Her sene Cannes’da Haziran ayında reklamların Oscarları diyebileceğimiz Cannes Lions Uluslararası Yaratıcılık Festivali yapılıyor. Artık bilfiil reklamcılık yapmasam da işim gereği ben de bu festivalde kazananları takip etmeye devam ediyorum. Bu sene film kategorisinde büyük ödülü alan çalışmalardan birine doğrusu bayıldım.
Dört buçuk dakikalık bu film pazarlama şirketi Accenture Song ve onun bir yan kuruluşu olan The Monkeys tarafından üretilmiş. Bu tek cümle dahi, reklamcılıkta son yirmi senede olan iki büyük değişimi barındırıyor. 30 saniye reklamcılığı bitti ve reklam klasik reklam ajans yapısı dışında da başarıyla üretilebilir bir iş oldu. Nitekim Accenture Song’un websitesinde gezinince yapay zeka, veri, metaverse gibi kavramların havada uçuştuğunu görebilirsiniz. Benzer şekilde The Monkeys de kendi sitesinde tipik reklam ajansı olmadığını özellikle vurguluyor.
Teknolojik veya değil, tipik ya da değil, bu iki şirket birlikte insanın yüreğine dokunan özel bir işe imza atmış. Adı ‘Play It Safe / Riske Girmeye Ne Gerek Var?’ Tam dört buçuk dakikalık bu kısa film Sydney Opera’sının 50. yıldönümü şerefine hazırlanmış. Sydney Opera Binası tüm Avustralya’nın simgesi haline gelmiş mimari bir başyapıt.
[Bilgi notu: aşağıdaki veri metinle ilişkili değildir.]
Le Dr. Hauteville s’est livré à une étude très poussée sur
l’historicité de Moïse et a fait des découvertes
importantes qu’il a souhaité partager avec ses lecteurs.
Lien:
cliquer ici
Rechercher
Avustralya deyince belki de gözümüzün önüne gelen ilk resim.
Kim Gehrig’in yönettiği filmde, ünlü Avustralyalı komedyen Tim Milchin risk almanın gereksizliği üzerine ironik bir şarkı söylüyor, o şarkısını söylerken yavaş yavaş, hepsi birbirinden müthiş, hepsi bu ikonik binada sanatını icra etmiş veya etmekte olan yüzlerce müzisyen, dansçı, sanatçı Milchin’e katılıyor. Varlıklarıyla şarkıda söylenenlerin tam aksine, çıkıntı olmayı ve farklı yoldan yürümeyi göze alarak hayata nasıl bir değer kattıklarını ortaya koyuyorlar. Drag queen’den Aborijin yerliye Avustralyanın her rengi filmde var. Milchin ve sanatçıların görüntüleri, Sydney Opera Binası’nın nasıl inşa edildiğine, nasıl şehrin çekim merkezine dönüştüğüne dair arşiv görüntülerle harmanlanıyor. 2. Elisabeth’den Nelson Mandela’ya pek çok tarihi şahsiyet bu arşiv görüntülerinde arz-ı endam ediyor.
Ödülü veren jüri, işi neden ödüle layık gördüklerini şu sözlerle açıklamış: “İnsanın yaratıcı ruhunu, cesur fikirleri, eleştirilere, tartışmalara ve kültürel normlara rağmen büyük riskler almayı kutlayan bir çalışma.” Uyumlanmış veya sinmiş bir yaşamdan bizi sanatın söküp çıkarabileceğini ders vermeden, böyle neşeli anlatmak büyük marifet, üst seviye hikaye anlatıcılığı.
Hepimiz telefonun küçük ekranından bir şeyler izlemeye alıştık (ki filmi ben de ilk telefonumdan izledim), bir dizi bölümünü dahi telefona bakmadan bitiremez olduk. Böyle bir dünyada ekrandan kafamızı kaldırıp üşenme duygusunu aşıp trafiğe, pahalılığa, gündelik birçok derde rağmen evden çıkıp canlı bir performans izlemeye gitmek artık neredeyse bir direniş. Yapmayınca ne çok şey kaçırdığımızı bu filmi izlerken bir kez daha anladım.
Evren etrafta dolaşmanı isteseydi sana bu kadar içerik vermezdi
“Şarkınıza eşlik edilmesini istiyorsanız, işi basit tutun, risk almayın” diye başlıyor şarkı. “Rahat hissettiğiniz kutuyu bulup içinden çıkmayın. Kafanız bir ev gibi, kilitlerseniz, dünyayı dışarıda bırakabilirsiniz. Tanrı önce televizyonu verdi, ertesi gün koltuğu teslim etti, evren senin etrafta dolaşmanı isteseydi, sana bu kadar içerik vermezdi…” diye devam ediyor.
Hem güncel kültürel duruma bir eleştiri, hem bir kültür çınarına saygı duruşu, hem bir ülkenin tüm renkleriyle kutlanması. AKM’nin uzun zaman açılamaması ve tekrar açıldığında da pek bir cümbüş olmamasını düşünüyorum da içimi çekmeden edemiyorum.